In fairness, Mr. Pegler had actually said in the column that the ratios applied to the lynchings and beatings of black persons which had occurred since 1936. But, utilizing the Tuskegee Institute's statistics only for lynchings, those most used by newspapers of the time keeping track of the number of reported lynchings—though criticized for being overly inclusive at times of ordinary killings not occasioned by mob or conspiratorial violence or motivated by apparent racial prejudice—, that would have equated to 56 such lynchings and therefore 5,600 such murders in the "Northern tier and in bloody California", or about an average of 400 per year, thus making the comparison even more ridiculous than the author of the piece suggests, though presumably entailing considerably fewer than the total murders in the country during the same period.

A letter writer, the former commissioner of the State Police and Highway Patrol of Pennsylvania, comments on the August 15 editorial, "An Example for Tar Heelia", as he had been responsible for carrying out the measures which resulted in the large reduction of highway deaths in 1938 in that state, which the editorial had cited as a positive example for what could be done with better speed laws and better enforcement of them. He suggests, however, that there was very little relation between the legal maximum speed limit and the death rate on the highways, though agreeing that speed was the greatest killer on American roads. He says that the reason for the disconnect was that the legal speed limit was not usually effectively enforced. He cannot believe, for instance, that the maximum speed limit of 40 miles per hour in Massachusetts was actually enforced. He believes that the error lay in the calculations of the death per 100 million miles of travel, based on gasoline consumed in various states, assuming a rate of consumption of 15 miles per gallon. But since the size of cities in the various states varied greatly, he believes it absurd to compare death rates across states based on miles driven, as the death rate in the cities was very low compared to that taking place on the rural stretches of roads and highways.

He also disagrees with the editorial in its placing the responsibility for the high death rate in North Carolina upon the public, as it more properly lay with the Governor and the Legislature.

He favors compulsory driver training, the value of which he had demonstrated while commissioner in Pennsylvania. The previous winter, he had prepared a bill for presentation by North Carolina State Representative James Vogler of Charlotte to present to the Legislature, but Mr. Vogler, while indicating his willingness to present the bill, was always too busy to do so, contending that it would not be passed. He believes that not to be an adequate reason for not introducing the bill for, had it been introduced, at least hearings would have taken place and facts adduced, as he had presented in Pennsylvania, which would convincingly have shown that a system of enforced traffic laws could soon reduce the death rate by half and ultimately by two-thirds.

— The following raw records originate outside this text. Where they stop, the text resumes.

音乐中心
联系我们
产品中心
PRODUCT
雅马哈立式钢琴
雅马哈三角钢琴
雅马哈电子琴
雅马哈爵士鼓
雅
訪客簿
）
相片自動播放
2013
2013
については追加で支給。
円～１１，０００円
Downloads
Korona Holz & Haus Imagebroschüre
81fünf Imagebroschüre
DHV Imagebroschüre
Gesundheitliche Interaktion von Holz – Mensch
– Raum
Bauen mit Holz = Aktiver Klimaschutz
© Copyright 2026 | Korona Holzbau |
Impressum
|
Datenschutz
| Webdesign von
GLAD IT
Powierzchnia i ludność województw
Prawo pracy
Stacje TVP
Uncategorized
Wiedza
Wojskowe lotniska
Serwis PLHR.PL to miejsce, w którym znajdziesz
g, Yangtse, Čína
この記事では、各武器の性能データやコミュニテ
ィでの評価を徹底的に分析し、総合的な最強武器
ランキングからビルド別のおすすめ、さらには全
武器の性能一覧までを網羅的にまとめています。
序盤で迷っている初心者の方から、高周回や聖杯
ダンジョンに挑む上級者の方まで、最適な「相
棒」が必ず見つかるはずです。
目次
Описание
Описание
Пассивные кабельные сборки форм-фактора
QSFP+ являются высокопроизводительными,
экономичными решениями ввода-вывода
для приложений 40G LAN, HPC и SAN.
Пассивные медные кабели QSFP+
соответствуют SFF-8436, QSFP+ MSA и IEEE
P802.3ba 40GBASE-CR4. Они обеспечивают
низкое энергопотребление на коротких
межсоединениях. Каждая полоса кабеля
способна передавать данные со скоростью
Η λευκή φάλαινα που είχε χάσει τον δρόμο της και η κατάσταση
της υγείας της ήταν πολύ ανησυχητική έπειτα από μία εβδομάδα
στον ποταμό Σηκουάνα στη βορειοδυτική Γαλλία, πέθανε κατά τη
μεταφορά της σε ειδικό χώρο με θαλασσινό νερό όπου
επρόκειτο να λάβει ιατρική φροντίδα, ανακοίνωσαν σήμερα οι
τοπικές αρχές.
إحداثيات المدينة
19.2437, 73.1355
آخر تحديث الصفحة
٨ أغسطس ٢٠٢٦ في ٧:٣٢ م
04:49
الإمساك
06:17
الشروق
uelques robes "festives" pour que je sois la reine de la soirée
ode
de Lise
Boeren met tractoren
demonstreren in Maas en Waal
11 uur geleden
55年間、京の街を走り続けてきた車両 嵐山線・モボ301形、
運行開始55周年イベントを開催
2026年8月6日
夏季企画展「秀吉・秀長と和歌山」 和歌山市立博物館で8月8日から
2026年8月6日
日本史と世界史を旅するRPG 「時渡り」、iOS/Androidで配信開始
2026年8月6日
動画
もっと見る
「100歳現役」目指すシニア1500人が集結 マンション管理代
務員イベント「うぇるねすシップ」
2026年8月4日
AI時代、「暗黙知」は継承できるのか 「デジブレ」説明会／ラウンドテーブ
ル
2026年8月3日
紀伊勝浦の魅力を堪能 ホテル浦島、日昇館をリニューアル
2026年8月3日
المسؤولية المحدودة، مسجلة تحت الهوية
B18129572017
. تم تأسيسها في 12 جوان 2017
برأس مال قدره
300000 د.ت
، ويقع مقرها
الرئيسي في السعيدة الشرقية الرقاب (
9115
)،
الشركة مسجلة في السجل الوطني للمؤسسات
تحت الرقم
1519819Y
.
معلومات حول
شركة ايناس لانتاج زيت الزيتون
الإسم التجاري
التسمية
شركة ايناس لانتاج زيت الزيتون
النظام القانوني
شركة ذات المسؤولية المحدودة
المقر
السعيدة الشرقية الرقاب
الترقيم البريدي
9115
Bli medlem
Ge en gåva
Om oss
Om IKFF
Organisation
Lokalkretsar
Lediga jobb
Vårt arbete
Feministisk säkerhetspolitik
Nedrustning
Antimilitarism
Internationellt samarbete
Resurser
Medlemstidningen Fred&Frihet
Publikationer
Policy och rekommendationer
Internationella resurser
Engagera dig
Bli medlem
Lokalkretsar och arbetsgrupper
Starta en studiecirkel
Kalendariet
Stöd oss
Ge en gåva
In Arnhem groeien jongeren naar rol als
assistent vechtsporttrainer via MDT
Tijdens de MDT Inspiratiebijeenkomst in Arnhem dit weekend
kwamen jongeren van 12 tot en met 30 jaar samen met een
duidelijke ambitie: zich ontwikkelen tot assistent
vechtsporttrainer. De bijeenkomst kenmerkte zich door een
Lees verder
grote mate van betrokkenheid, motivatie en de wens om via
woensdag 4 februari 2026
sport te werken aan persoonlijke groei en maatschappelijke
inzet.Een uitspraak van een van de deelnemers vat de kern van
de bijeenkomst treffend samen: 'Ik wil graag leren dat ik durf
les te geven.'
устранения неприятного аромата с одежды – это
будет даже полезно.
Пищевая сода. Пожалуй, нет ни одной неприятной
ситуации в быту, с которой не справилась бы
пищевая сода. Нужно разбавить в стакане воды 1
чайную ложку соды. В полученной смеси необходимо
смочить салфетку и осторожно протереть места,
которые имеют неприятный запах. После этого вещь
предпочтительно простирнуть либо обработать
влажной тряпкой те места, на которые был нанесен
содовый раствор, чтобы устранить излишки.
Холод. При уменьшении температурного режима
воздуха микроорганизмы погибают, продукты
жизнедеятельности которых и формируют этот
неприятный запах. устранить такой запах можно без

He concludes that until the leaders of the State Government undertook their responsibility in the matter, deaths would continue unabated on the highways, and further posits that if the newspapers of the state were to place the responsibility where it belonged, some relief might occur, as existing laws were futile.

Get the hell out of the way, you ol' slowpoke! We got some business to transact, heya. Got to get on up to the races down in Cha'lotte befo' we miss the fust acci-dent of the day. Goddamnit, get the hell out the way or we'll shove ye off the goddamned road! No, we're not kiddin'. Get out the way, now. You'll wind up in the goddamned ditch ova deya.